## Source information
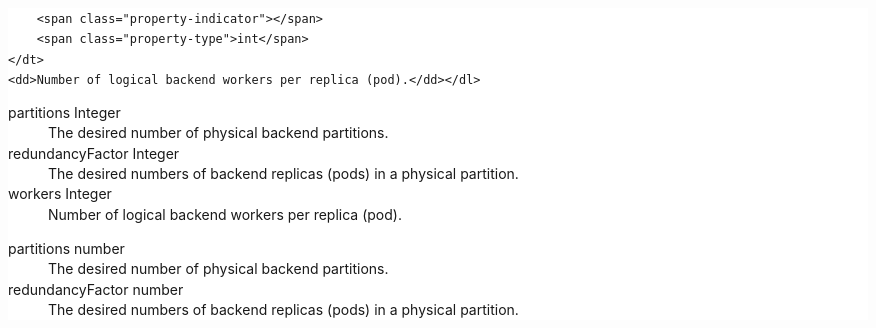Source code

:         <span class="property-indicator"></span>
        <span class="property-type">int</span>
    </dt>
    <dd>Number of logical backend workers per replica (pod).</dd></dl>
</pulumi-choosable>
</div>

<div>
<pulumi-choosable type="language" values="java">
<dl class="resources-properties"><dt class="property-required"
            title="Required">
        <span id="partitions_java">
<a data-swiftype-name="resource-property" data-swiftype-type="text" href="#partitions_java" style="color: inherit; text-decoration: inherit;">partitions</a>
</span>
        <span class="property-indicator"></span>
        <span class="property-type">Integer</span>
    </dt>
    <dd>The desired number of physical backend partitions.</dd><dt class="property-required"
            title="Required">
        <span id="redundancyfactor_java">
<a data-swiftype-name="resource-property" data-swiftype-type="text" href="#redundancyfactor_java" style="color: inherit; text-decoration: inherit;">redundancy<wbr>Factor</a>
</span>
        <span class="property-indicator"></span>
        <span class="property-type">Integer</span>
    </dt>
    <dd>The desired numbers of backend replicas (pods) in a physical partition.</dd><dt class="property-optional"
            title="Optional">
        <span id="workers_java">
<a data-swiftype-name="resource-property" data-swiftype-type="text" href="#workers_java" style="color: inherit; text-decoration: inherit;">workers</a>
</span>
        <span class="property-indicator"></span>
        <span class="property-type">Integer</span>
    </dt>
    <dd>Number of logical backend workers per replica (pod).</dd></dl>
</pulumi-choosable>
</div>

<div>
<pulumi-choosable type="language" values="javascript,typescript">
<dl class="resources-properties"><dt class="property-required"
            title="Required">
        <span id="partitions_nodejs">
<a data-swiftype-name="resource-property" data-swiftype-type="text" href="#partitions_nodejs" style="color: inherit; text-decoration: inherit;">partitions</a>
</span>
        <span class="property-indicator"></span>
        <span class="property-type">number</span>
    </dt>
    <dd>The desired number of physical backend partitions.</dd><dt class="property-required"
            title="Required">
        <span id="redundancyfactor_nodejs">
<a data-swiftype-name="resource-property" data-swiftype-type="text" href="#redundancyfactor_nodejs" style="color: inherit; text-decoration: inherit;">redundancy<wbr>Factor</a>
</span>
        <span class="property-indicator"></span>
        <span class="property-type">number</span>
    </dt>
    <dd>The desired numbers of backend replicas (pods) in a physical partition.</dd><dt class="property-optional"
            title="Optional">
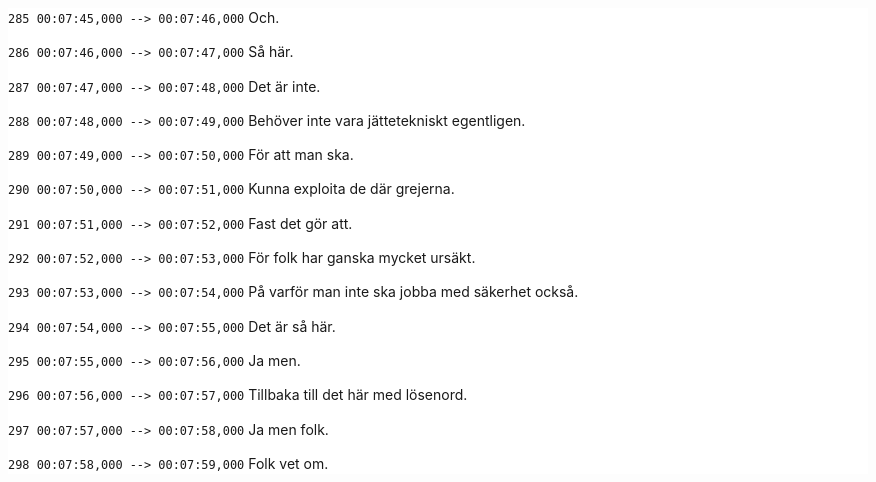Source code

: 

`285 00:07:45,000 --> 00:07:46,000`
Och.



`286 00:07:46,000 --> 00:07:47,000`
Så här.



`287 00:07:47,000 --> 00:07:48,000`
Det är inte.



`288 00:07:48,000 --> 00:07:49,000`
Behöver inte vara jättetekniskt egentligen.



`289 00:07:49,000 --> 00:07:50,000`
För att man ska.



`290 00:07:50,000 --> 00:07:51,000`
Kunna exploita de där grejerna.



`291 00:07:51,000 --> 00:07:52,000`
Fast det gör att.



`292 00:07:52,000 --> 00:07:53,000`
För folk har ganska mycket ursäkt.



`293 00:07:53,000 --> 00:07:54,000`
På varför man inte ska jobba med säkerhet också.



`294 00:07:54,000 --> 00:07:55,000`
Det är så här.



`295 00:07:55,000 --> 00:07:56,000`
Ja men.



`296 00:07:56,000 --> 00:07:57,000`
Tillbaka till det här med lösenord.



`297 00:07:57,000 --> 00:07:58,000`
Ja men folk.



`298 00:07:58,000 --> 00:07:59,000`
Folk vet om.
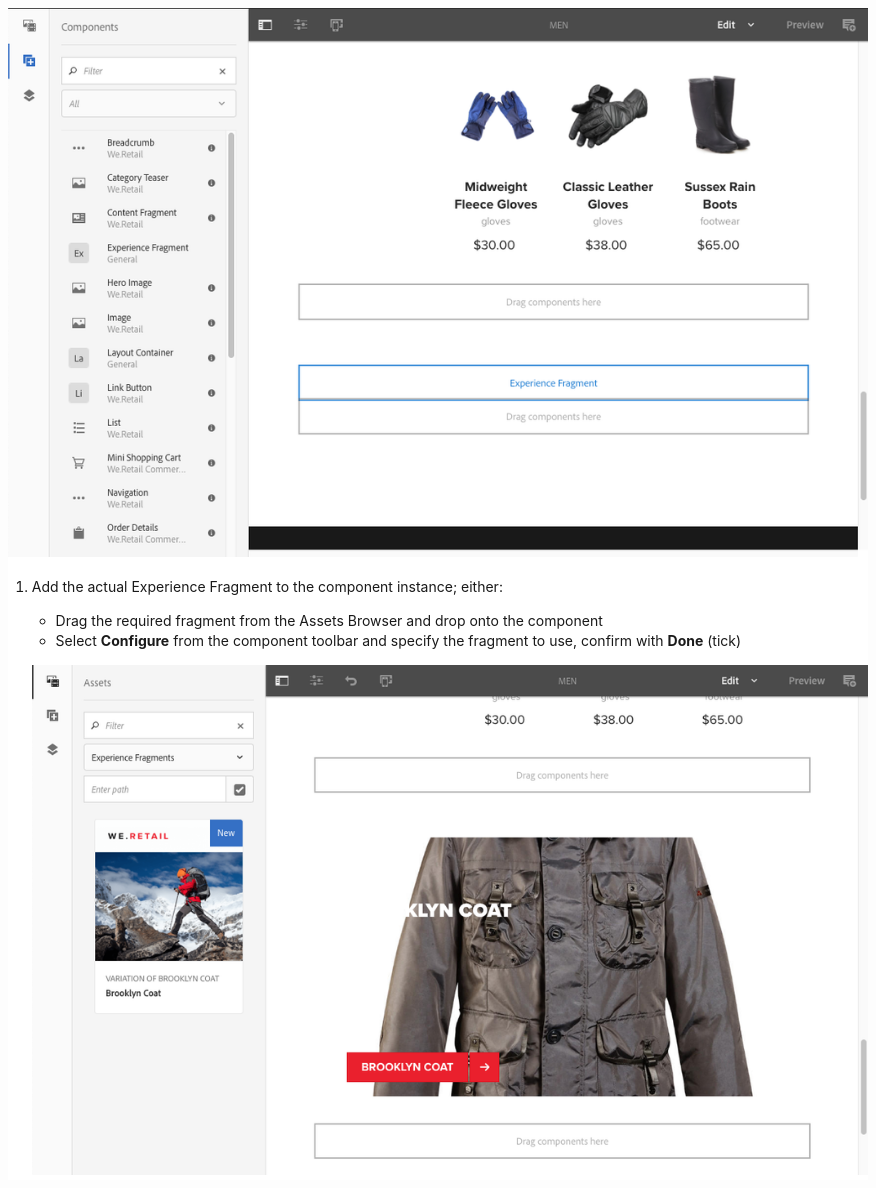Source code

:    ![](assets/xf-authoring-09.png)

1. Add the actual Experience Fragment to the component instance; either:

    * Drag the required fragment from the Assets Browser and drop onto the component  
    * Select **Configure** from the component toolbar and specify the fragment to use, confirm with **Done** (tick)

   ![](assets/xf-authoring-10.png)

## What is being asked
The answer must be a word-for-word copy of all the entries, containing no pictures.

## Exercise result
Source code

:         <span class="property-indicator"></span>
        <span class="property-type">int</span>
    </dt>
    <dd>Number of logical backend workers per replica (pod).</dd></dl>
</pulumi-choosable>
</div>

<div>
<pulumi-choosable type="language" values="java">
<dl class="resources-properties"><dt class="property-required"
            title="Required">
        <span id="partitions_java">
<a data-swiftype-name="resource-property" data-swiftype-type="text" href="#partitions_java" style="color: inherit; text-decoration: inherit;">partitions</a>
</span>
        <span class="property-indicator"></span>
        <span class="property-type">Integer</span>
    </dt>
    <dd>The desired number of physical backend partitions.</dd><dt class="property-required"
            title="Required">
        <span id="redundancyfactor_java">
<a data-swiftype-name="resource-property" data-swiftype-type="text" href="#redundancyfactor_java" style="color: inherit; text-decoration: inherit;">redundancy<wbr>Factor</a>
</span>
        <span class="property-indicator"></span>
        <span class="property-type">Integer</span>
    </dt>
    <dd>The desired numbers of backend replicas (pods) in a physical partition.</dd><dt class="property-optional"
            title="Optional">
        <span id="workers_java">
<a data-swiftype-name="resource-property" data-swiftype-type="text" href="#workers_java" style="color: inherit; text-decoration: inherit;">workers</a>
</span>
        <span class="property-indicator"></span>
        <span class="property-type">Integer</span>
    </dt>
    <dd>Number of logical backend workers per replica (pod).</dd></dl>
</pulumi-choosable>
</div>

<div>
<pulumi-choosable type="language" values="javascript,typescript">
<dl class="resources-properties"><dt class="property-required"
            title="Required">
        <span id="partitions_nodejs">
<a data-swiftype-name="resource-property" data-swiftype-type="text" href="#partitions_nodejs" style="color: inherit; text-decoration: inherit;">partitions</a>
</span>
        <span class="property-indicator"></span>
        <span class="property-type">number</span>
    </dt>
    <dd>The desired number of physical backend partitions.</dd><dt class="property-required"
            title="Required">
        <span id="redundancyfactor_nodejs">
<a data-swiftype-name="resource-property" data-swiftype-type="text" href="#redundancyfactor_nodejs" style="color: inherit; text-decoration: inherit;">redundancy<wbr>Factor</a>
</span>
        <span class="property-indicator"></span>
        <span class="property-type">number</span>
    </dt>
    <dd>The desired numbers of backend replicas (pods) in a physical partition.</dd><dt class="property-optional"
            title="Optional">
Source code

: 

`285 00:07:45,000 --> 00:07:46,000`
Och.



`286 00:07:46,000 --> 00:07:47,000`
Så här.



`287 00:07:47,000 --> 00:07:48,000`
Det är inte.



`288 00:07:48,000 --> 00:07:49,000`
Behöver inte vara jättetekniskt egentligen.



`289 00:07:49,000 --> 00:07:50,000`
För att man ska.



`290 00:07:50,000 --> 00:07:51,000`
Kunna exploita de där grejerna.



`291 00:07:51,000 --> 00:07:52,000`
Fast det gör att.



`292 00:07:52,000 --> 00:07:53,000`
För folk har ganska mycket ursäkt.



`293 00:07:53,000 --> 00:07:54,000`
På varför man inte ska jobba med säkerhet också.



`294 00:07:54,000 --> 00:07:55,000`
Det är så här.



`295 00:07:55,000 --> 00:07:56,000`
Ja men.



`296 00:07:56,000 --> 00:07:57,000`
Tillbaka till det här med lösenord.



`297 00:07:57,000 --> 00:07:58,000`
Ja men folk.



`298 00:07:58,000 --> 00:07:59,000`
Folk vet om.
Source code

:    ![](assets/xf-authoring-09.png)

1. Add the actual Experience Fragment to the component instance; either:

    * Drag the required fragment from the Assets Browser and drop onto the component  
    * Select **Configure** from the component toolbar and specify the fragment to use, confirm with **Done** (tick)

   ![](assets/xf-authoring-10.png)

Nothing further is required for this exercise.